Bruxelles devrait se prononcer mercredi en faveur d'une exemption de visas, sous réserves, pour les Turcs voyageant en Europe, dont Ankara fait une condition pour continuer d'appliquer son accord migratoire avec l'UE mais qui met les Européens dans l'embarras.
La Turquie a fait monter la pression sur cette question, menaçant de remettre en cause son pacte du 18 mars avec l'UE, qui prévoit le renvoi en Turquie de tous les nouveaux migrants arrivant sur les îles grecques, y compris les demandeurs d'asile.
Combiné avec la fermeture de la route des Balkans, l'accord a sensiblement diminué la pression sur l'UE, en faisant chuter le nombre de migrants arrivant chaque jour sur les îles grecques depuis les côtes turques.
D'où une crainte diffuse dans l'UE que Bruxelles soit trop indulgente vis-à-vis de la Turquie, au moment où elle est taxée d'atteintes à liberté d'expression et alors que l'ONG Amnesty International l'accuse d'avoir renvoyé des dizaines de personnes en Syrie, ravagée depuis 2011 par la guerre.

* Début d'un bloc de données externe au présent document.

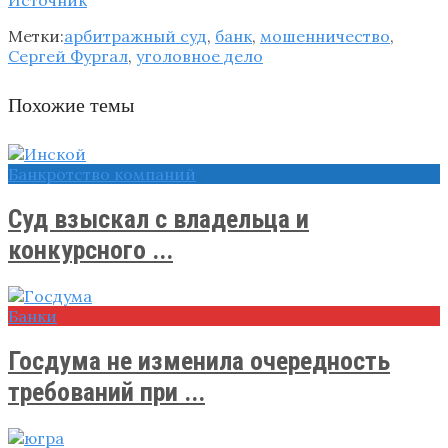
Метки:
арбитражный суд
,
банк
,
мошенничество
,
Сергей Фургал
,
уголовное дело
Похожие темы
Банкротство компаний
Суд взыскал с владельца и
конкурсного ...
Банки
Госдума не изменила очередность
требований при ...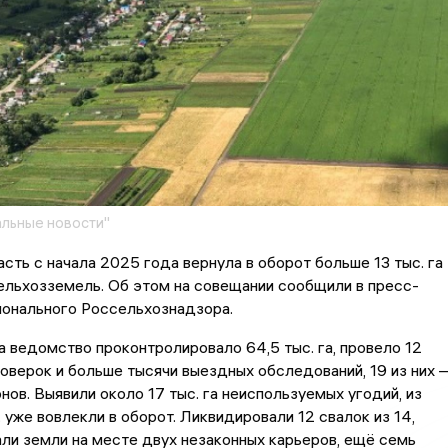
льные новости"
сть с начала 2025 года вернула в оборот больше 13 тыс. га
ельхозземель. Об этом на совещании сообщили в пресс-
ионального Россельхознадзора.
а ведомство проконтролировало 64,5 тыс. га, провело 12
оверок и больше тысячи выездных обследований, 19 из них 
ов. Выявили около 17 тыс. га неиспользуемых угодий, из
. уже вовлекли в оборот. Ликвидировали 12 свалок из 14,
ли земли на месте двух незаконных карьеров, ещё семь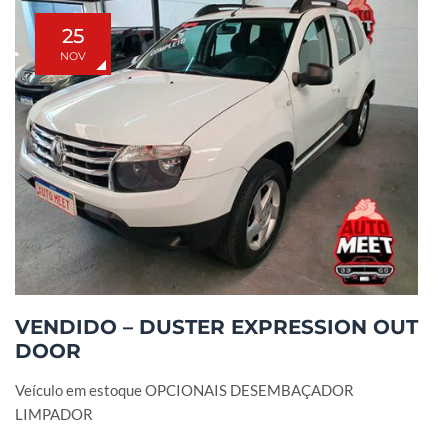
25
NOV
VENDIDO – DUSTER EXPRESSION OUT
DOOR
Veículo em estoque OPCIONAIS DESEMBAÇADOR
LIMPADOR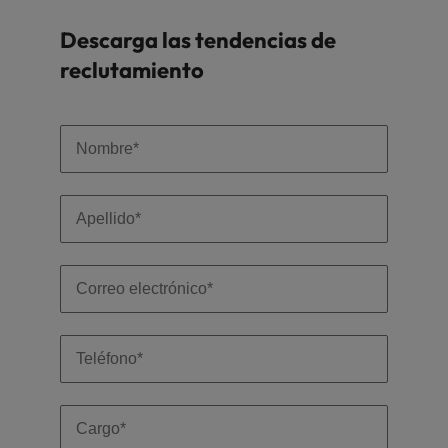
Descarga las tendencias de
reclutamiento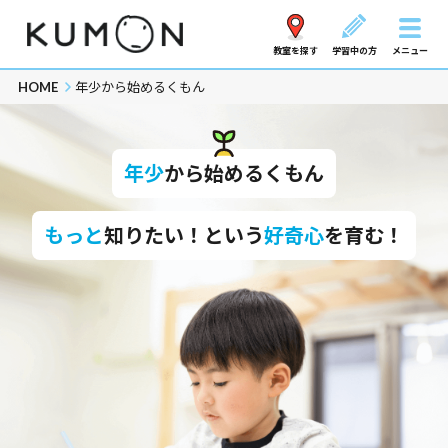
教室を探す
学習中の方
メニュー
HOME
年少から始めるくもん
年少
から始めるくもん
もっと
知りたい！という
好奇心
を育む！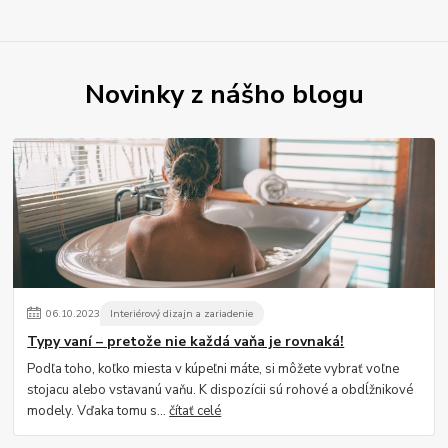
Novinky z nášho blogu
06
.
10
.
2023
Interiérový dizajn a zariadenie
Typy vaní – pretože nie každá vaňa je rovnaká!
Podľa toho, koľko miesta v kúpeľni máte, si môžete vybrať voľne
stojacu alebo vstavanú vaňu. K dispozícii sú rohové a obdĺžnikové
modely. Vďaka tomu s...
čítať celé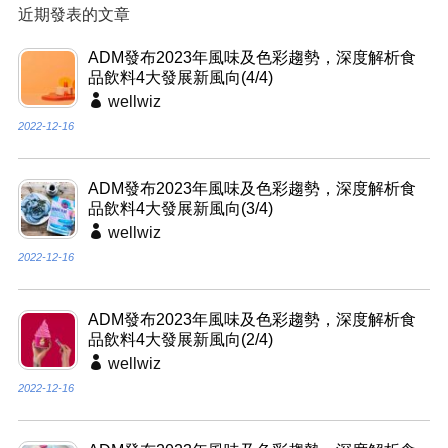
近期發表的文章
ADM發布2023年風味及色彩趨勢，深度解析食
品飲料4大發展新風向(4/4)
wellwiz
2022-12-16
ADM發布2023年風味及色彩趨勢，深度解析食
品飲料4大發展新風向(3/4)
wellwiz
2022-12-16
ADM發布2023年風味及色彩趨勢，深度解析食
品飲料4大發展新風向(2/4)
wellwiz
2022-12-16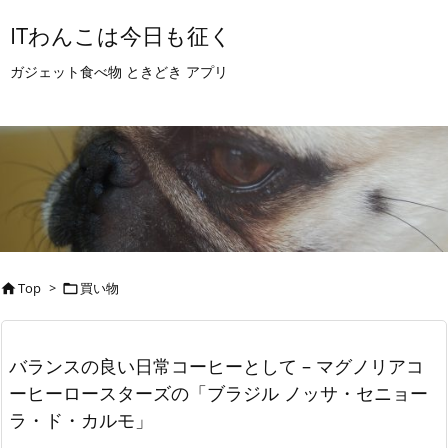
ITわんこは今日も征く
ガジェット食べ物 ときどき アプリ
Top
>
買い物


バランスの良い日常コーヒーとして – マグノリアコ
ーヒーロースターズの「ブラジル ノッサ・セニョー
ラ・ド・カルモ」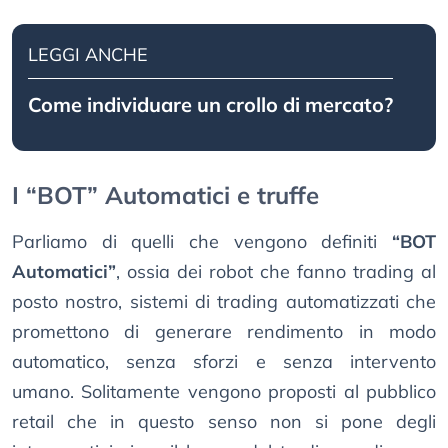
LEGGI ANCHE
Come individuare un crollo di mercato?
I “BOT” Automatici e truffe
Parliamo di quelli che vengono definiti
“BOT
Automatici”
, ossia dei robot che fanno trading al
posto nostro, sistemi di trading automatizzati che
promettono di generare rendimento in modo
automatico, senza sforzi e senza intervento
umano. Solitamente vengono proposti al pubblico
retail che in questo senso non si pone degli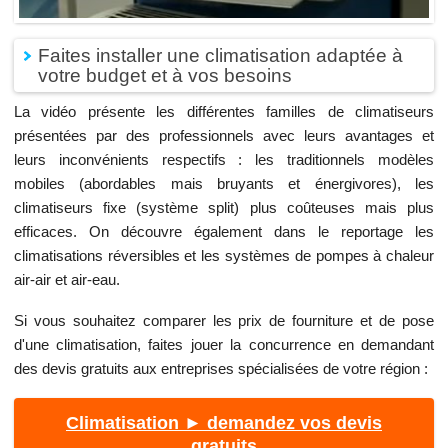
Faites installer une climatisation adaptée à
votre budget et à vos besoins
La vidéo présente les différentes familles de climatiseurs
présentées par des professionnels avec leurs avantages et
leurs inconvénients respectifs : les traditionnels modèles
mobiles (abordables mais bruyants et énergivores), les
climatiseurs fixe (système split) plus coûteuses mais plus
efficaces. On découvre également dans le reportage les
climatisations réversibles et les systèmes de pompes à chaleur
air-air et air-eau.
Si vous souhaitez comparer les prix de fourniture et de pose
d'une climatisation, faites jouer la concurrence en demandant
des devis gratuits aux entreprises spécialisées de votre région :
Climatisation ► demandez vos devis
gratuits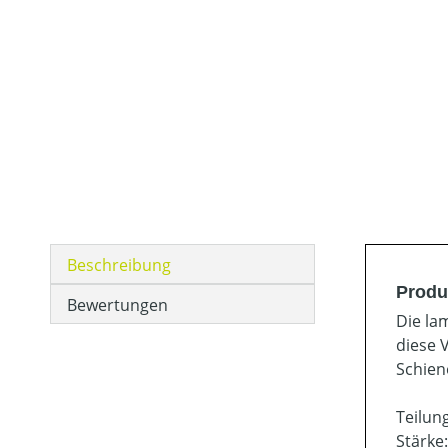
Beschreibung
Produ
Bewertungen
Die la
diese 
Schien
Teilung
Stärke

Le président de la Commission européenne, Jean-Claude Juncker, et le Premier ministre turc Ahmet Davutoglu, «se sont félicités de la baisse conséquente du nombre de migrants traversant la mer Egée», lors d'un entretien téléphonique mardi, selon l'agence de presse progouvernementale Anatolie, ajoutant qu'ils avaient «parlé de la question» des visas.
- Sous conditions -
Mercredi, selon une source européenne, la Commission devrait bien «proposer un projet pour intégrer la Turquie dans la liste des pays exemptés de visas» pour les courts séjours (90 jours maximum) dans l'espace Schengen, dans le cadre familial, de voyages d'affaires ou touristiques.
Mais l'exécutif européen devrait l'assortir de réserves, en précisant que certains critères (huit selon une source diplomatique), restent à remplir pour un feu vert définitif dans les prochaines semaines.
Les 72 critères exigés au total vont de garanties sur la sécurité des documents d'identité au respect des droits fondamentaux, en passant par un alignement sur la politique de visas de l'UE vis-à-vis de pays tiers.
Sans dévoiler la décision qu'elle présentera mercredi, la Commission a applaudi mardi un décret du gouvernement turc, prévoyant d'accorder à tous les ressortissants de l'UE une levée de visas sur le sol turc, sous condition de réciprocité.
«La mesure concerne les citoyens de tous les 28 pays de l'UE, je repète +tous les 28+», y compris Chypre donc, a insisté le porte-parole de la Commission, Margaritis Schinas, saluant le respect d'un «important critère de plus».
Reste désormais à savoir si Ankara sera capable de respecter rapidement les critères restants pour tenir le rythme au pas de charge d'une «libéralisation des visas» souhaitée par la Turquie d'ici fin juin.
- 'Frein d'urgence' -
Mais même dans le cas d'un feu vert complet ultérieur de la Commission, l'exemption ne sera pas acquise: le Parlement européen et les Etats membres auront ensuite leur mot à dire, dans un contexte de méfiance grandissante vis-à-vis du régime islamo-conservateur turc.
Face aux inquiétudes dans l'UE, Paris et Berlin demandent la création d'un «frein d'urgence», un mécanisme de suspension rapide des exemptions de visas accordées à des pays tiers, si des manquements étaient observés.
Le but est aussi de rassurer les pays craignant de déclencher un nouvel afflux migratoire, alors que des processus d'exemption sont bien avancés avec l'Ukraine, la Georgie, la Moldavie et le Kosovo.
Outre la question des visas, la Commission devrait aussi donner son feu vert mercredi aux pays souhaitant prolonger de manière exceptionnelle les contrôles aux frontières intérieures de l'espace Schengen, réintroduits face à la pression migratoire et à la menace terroriste.
Selon des sources européennes, la Commission va répondre favorablement à la demande conjointe des cinq pays de l'UE (Autriche, Danemark, France, Allemagne et Suède) ayant rétabli et pratiquant encore de tels contrôles. Tout en insistant sur l'objectif de voir cesser «d'ici la fin de l'année» ces dérogations.
Toujours mercredi, l'exécutif européen doit présenter sa proposition complète de révision du règlement Dublin, qui définit quel Etat membre de l'UE est responsable du traitement d'une demande d'asile.
Selon une source diplomatique, la Commission n'a pas opté pour une refonte complète du système, qui attribue cette responsabilité au pays de première arrivée irrégulière. Mais elle proposera de le corriger avec un mécanisme de crise, permettant un partage du «fardeau» avec une répartition obligatoire des réfugiés entre différents pays de l'UE.